野獣の血 (2022):映画短評
野獣の血 (2022)ライター2人の平均評価: 3.5
時代の変化に翻弄されるヤクザを描いた骨太な韓流ノワール
民主化後の韓国で文民政権が誕生した’93年の釜山を舞台に、地元の貧しい庶民の生活に寄り添う昔気質のヤクザが、小さな漁港の利権をめぐる新旧暴力団同士の、血で血を洗う激しい抗争に巻き込まれていく。いわば、時代の急速な変化に翻弄される韓国人の戸惑いを、裏社会の視点から描いた韓流ノワールだ。弱肉強食の資本主義型ヤクザの猛攻を前に、もはや義理人情など通用しなくなったことを思い知らされた主人公が、気のいい兄ちゃんから冷酷非情なボスへと変わらざるを得なくなる。ストーリー自体に目新しさはないものの、敵側についた幼馴染みとの複雑な友情など、厚みのある人間ドラマのおかげで見応えのある作品に仕上がっている。
かっこよく死ぬか、クズとして生き延びるか!?
ヤクザの世界でスジを通して生きてきた男が、抗争のなかでスジを否応なしに曲げられる。『仁義なき戦い』にも通じる、その果ての凄惨を活写。

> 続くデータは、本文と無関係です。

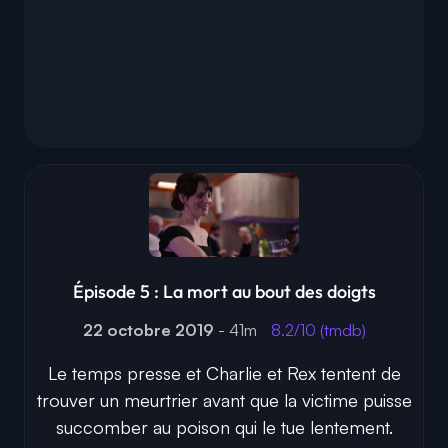
Épisode 5 : La mort au bout des doigts
22 octobre 2019
- 41m
8.2/10 (tmdb)
Le temps presse et Charlie et Rex tentent de
trouver un meurtrier avant que la victime puisse
succomber au poison qui le tue lentement.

信用できるのは親分か、兄貴分か、親友か?謀略が渦巻く世界では正しい道筋が見えるはずもなく、そこにスリルが生じ、悲痛さをまとっていく。“かっこいいヤツよりもクズの方が生き残る”というセリフが重い。
スローモーションの映像や音楽に頼っていた前半のエモさは、後半に向かうほどリアルかつソリッドに研ぎ澄まされていく。この見せ方は巧い。日本ではなかなか見られなくなった硬派な極道ドラマが韓国から飛び出した。